Pulling up to the theater, with McDonalds tucked under our winter coats, and a barely-secured parking spot (the lot was completely full), we were hyped for the 8:30 PM show. The live simulcast was not actually live, due to time zones. (Though admittedly, I would have readily shown up to the real thing at 4 AM; international fans are used to such release times – something about having to set an alarm for ass-o’clock in the morning makes the whole thing more exciting.) This weekend held BTS’ first concert of 2022, a 3-day show, and Saturday was the only day it would be streamed in theaters all around the world. In the throng of the theater lobby, we kept exchanging glances with other ticket holders, and it was like we could somehow tell who was also there for BTS. Despite all this, our cinema wasn’t a packed one: less than half capacity, a comfortable audience.
What’s different about this concert, is that the entire show included all seven members – no solo songs or subunits – because the band wanted to see ARMY (the moniker for BTS fans) for as long as they could. This, I really enjoyed; their stage presence and energy is best all together, as a group. Existing as seven also allows them to joke with one another. They especially had fun teasing the audience, by trying to trick or provoke them into shouting and cheering past the no yelling/chanting policy, due to South Korea’s COVID restrictions.
My favorite performances were that of Black Swan, a breath-taking bird-like dance intro, followed by contemporary trap-beat choreography. The all-black ensemble is highlighted by the background dancers’ feathered sleeves, which create flowing transitions and haunting waves. During Telepathy, an upbeat retro song the band wrote to “melt down the feeling of not being able to meet with fans” (Genius), the boys rode moving platforms that circle the stadium’s first floor, allowing them to get closer to the second and third floor audiences.
BTS during Black Swan
It started raining halfway through, but they sang, danced, slipped, and smiled through it all.
The whole performance was as expected: rigorously well-rehearsed, show-stopping, grand-scaled. I was, however, surprised that there were no English subtitles, since during most of their live broadcasts, there’s usually real-time translations uploaded to the bottom of the screen, letter by letter. My Korean isn’t perfect, but I can understand for the most part. For this, I was grateful. Although most non-speakers can sing BTS’s lyrics thanks to romanization and translation guides, during the speeches, I think most people were lost. When the members asked the audience to clap three times in succession, or for other call-and-responses, my row’s were the only ones ringing through the theater.

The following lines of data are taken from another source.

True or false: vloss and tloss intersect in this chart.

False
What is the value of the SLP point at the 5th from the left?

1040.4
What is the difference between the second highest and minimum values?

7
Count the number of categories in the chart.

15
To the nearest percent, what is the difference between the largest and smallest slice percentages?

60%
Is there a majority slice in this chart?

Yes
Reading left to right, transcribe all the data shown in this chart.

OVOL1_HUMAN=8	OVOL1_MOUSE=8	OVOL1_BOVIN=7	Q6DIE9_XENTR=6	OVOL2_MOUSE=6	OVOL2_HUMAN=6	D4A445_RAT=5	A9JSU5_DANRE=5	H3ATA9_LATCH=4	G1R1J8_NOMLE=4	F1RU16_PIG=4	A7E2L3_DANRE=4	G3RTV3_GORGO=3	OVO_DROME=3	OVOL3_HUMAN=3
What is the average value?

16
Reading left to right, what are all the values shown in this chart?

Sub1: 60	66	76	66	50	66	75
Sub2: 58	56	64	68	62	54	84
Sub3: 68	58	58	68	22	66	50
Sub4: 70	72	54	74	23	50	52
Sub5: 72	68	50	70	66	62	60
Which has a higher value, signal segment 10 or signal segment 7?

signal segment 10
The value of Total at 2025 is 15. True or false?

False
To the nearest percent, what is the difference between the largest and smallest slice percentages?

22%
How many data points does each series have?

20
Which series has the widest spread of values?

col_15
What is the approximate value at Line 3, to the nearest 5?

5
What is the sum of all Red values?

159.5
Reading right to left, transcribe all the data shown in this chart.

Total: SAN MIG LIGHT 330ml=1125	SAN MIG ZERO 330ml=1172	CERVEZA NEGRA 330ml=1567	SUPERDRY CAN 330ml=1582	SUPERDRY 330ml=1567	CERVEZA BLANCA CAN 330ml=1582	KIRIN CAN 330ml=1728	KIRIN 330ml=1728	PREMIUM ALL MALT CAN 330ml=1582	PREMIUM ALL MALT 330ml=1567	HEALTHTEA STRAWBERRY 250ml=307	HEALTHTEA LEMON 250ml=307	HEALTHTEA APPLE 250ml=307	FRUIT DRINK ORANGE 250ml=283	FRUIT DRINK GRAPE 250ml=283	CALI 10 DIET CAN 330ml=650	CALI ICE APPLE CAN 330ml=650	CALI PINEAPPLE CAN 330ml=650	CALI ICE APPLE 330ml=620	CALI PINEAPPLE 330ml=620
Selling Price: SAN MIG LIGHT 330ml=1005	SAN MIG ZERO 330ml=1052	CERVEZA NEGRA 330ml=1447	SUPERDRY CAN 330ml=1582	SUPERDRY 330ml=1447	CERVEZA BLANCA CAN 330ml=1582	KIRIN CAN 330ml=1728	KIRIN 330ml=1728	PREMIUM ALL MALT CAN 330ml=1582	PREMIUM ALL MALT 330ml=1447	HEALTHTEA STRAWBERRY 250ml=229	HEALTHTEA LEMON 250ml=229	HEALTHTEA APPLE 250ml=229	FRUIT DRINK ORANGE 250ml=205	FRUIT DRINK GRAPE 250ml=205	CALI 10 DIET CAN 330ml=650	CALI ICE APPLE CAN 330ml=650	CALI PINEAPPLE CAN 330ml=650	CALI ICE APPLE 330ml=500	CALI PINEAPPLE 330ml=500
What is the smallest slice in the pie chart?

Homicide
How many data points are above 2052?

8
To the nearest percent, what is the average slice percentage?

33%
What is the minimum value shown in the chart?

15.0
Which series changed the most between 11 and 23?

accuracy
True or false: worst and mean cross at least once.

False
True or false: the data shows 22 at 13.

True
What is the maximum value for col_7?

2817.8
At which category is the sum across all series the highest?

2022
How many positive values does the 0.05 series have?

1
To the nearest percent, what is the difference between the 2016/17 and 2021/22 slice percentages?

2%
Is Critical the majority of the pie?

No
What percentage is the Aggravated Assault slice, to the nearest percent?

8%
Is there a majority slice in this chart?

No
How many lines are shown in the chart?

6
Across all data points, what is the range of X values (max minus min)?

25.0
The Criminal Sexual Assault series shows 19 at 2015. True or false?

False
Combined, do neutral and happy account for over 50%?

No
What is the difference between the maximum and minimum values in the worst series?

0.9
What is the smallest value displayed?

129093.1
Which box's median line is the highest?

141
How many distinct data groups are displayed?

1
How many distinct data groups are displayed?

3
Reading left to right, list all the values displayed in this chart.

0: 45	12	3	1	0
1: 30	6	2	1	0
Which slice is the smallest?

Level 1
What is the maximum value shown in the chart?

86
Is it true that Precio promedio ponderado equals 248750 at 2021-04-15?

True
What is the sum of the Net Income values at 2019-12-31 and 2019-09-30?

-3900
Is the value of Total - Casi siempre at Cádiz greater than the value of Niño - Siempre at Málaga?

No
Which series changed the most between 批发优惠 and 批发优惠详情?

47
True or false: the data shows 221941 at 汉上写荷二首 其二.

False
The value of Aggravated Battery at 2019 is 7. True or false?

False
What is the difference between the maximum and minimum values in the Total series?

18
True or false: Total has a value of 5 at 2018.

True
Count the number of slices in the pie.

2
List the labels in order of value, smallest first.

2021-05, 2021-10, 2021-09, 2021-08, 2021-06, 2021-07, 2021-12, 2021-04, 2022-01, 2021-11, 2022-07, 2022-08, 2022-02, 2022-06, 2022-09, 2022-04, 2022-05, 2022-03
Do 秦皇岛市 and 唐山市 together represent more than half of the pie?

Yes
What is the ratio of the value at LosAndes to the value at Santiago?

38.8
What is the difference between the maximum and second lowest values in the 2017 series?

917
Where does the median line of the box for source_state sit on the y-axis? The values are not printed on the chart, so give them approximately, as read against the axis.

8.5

During their closing speech, the leader of the group, RM said, “Honestly, I think there are lots of people who find these middle concerts (2nd day concerts) a bit of a shame. The 1st concert is the first, so they feel excited; the last concert is the last, so they cry and it’s touching. So there are people who might think that the middle concerts are a little iffy/ambiguous. But what’s very special about today is, because there is no online streaming, only you all who are here and the ones in the movie theaters are the ones seeing us. And above all, the rain, they said it’s not coming tomorrow. Isn’t this a rare stage effect that you all can enjoy only today? And like the cherry blossoms flying/falling, I think it was even more special, because we got to be together.”
BTS taking a group photo with ARMY
With twenty-two songs, five ments – “the time when those onstage introduce themselves, speak to fans, and give speeches” (Morin) – plus five pre-recorded VCRs (videos they play between sets), the performance amounted to around 3 hours and 15 minutes. Yet, as people started to file out, I couldn’t help feeling like it all went by so quickly. I’m seeing BTS in person at their Las Vegas show in April; how much faster would that fly by? The girls I went to the theater with would also be my concert buddies that weekend. This was our first time hanging out together outside of church, where we met. The fact that our love for this band brought us together and helped me, an introvert, sidestep the dreaded small talk stage of a new friendship, is so cool. I think that’s what I love most about BTS: their social impact– both breaking the barriers of the mostly white, American music scene, and helping to unify diverse communities of people through their music.